◆ How to complete this task: Some lines hold the string "degrees". Copy all of them from the material that follows.

◆ Dataset excerpt:

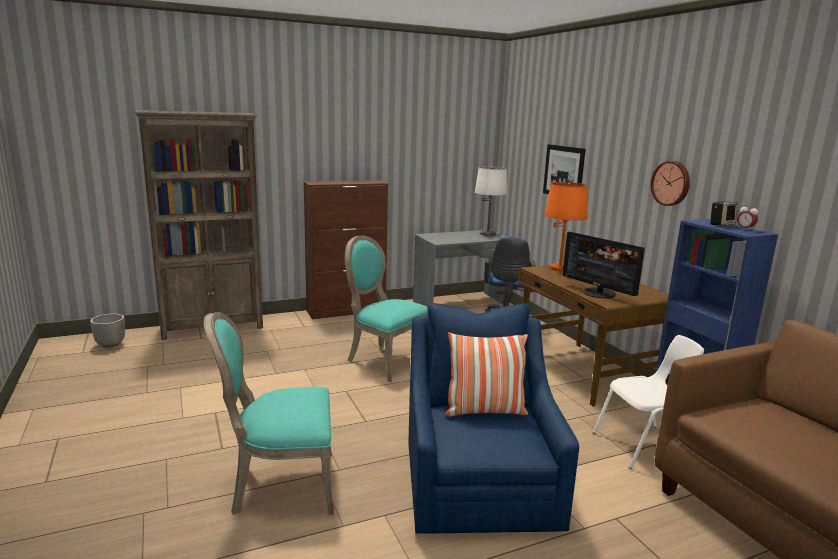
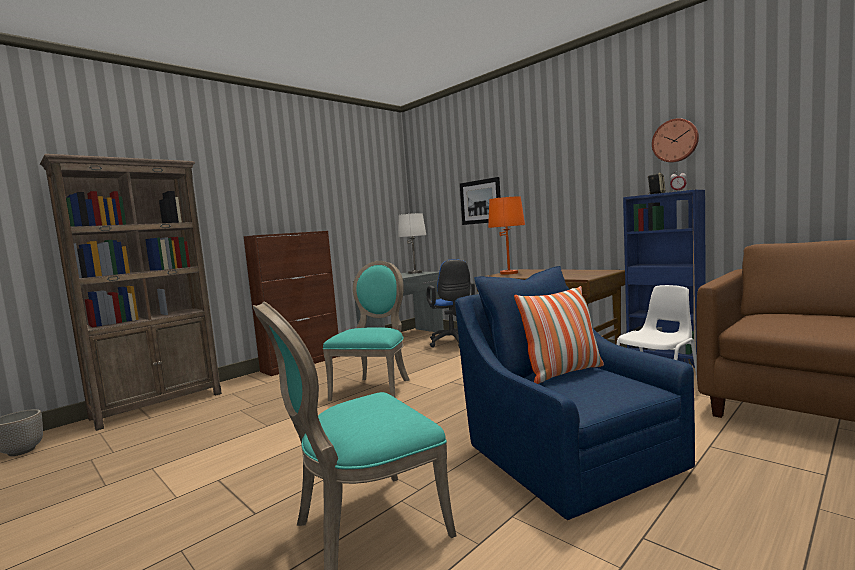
camera: 20 degrees left, 10 degrees down
(385, 360) = (375, 389): turquoise chair -> turquoise chair turned 90 degrees clockwise
(599, 293) = (564, 276): monitor -> none
(671, 183) = (591, 180): wall clock -> wall clock (675, 141)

◆ Answer:
camera: 20 degrees left, 10 degrees down
(385, 360) = (375, 389): turquoise chair -> turquoise chair turned 90 degrees clockwise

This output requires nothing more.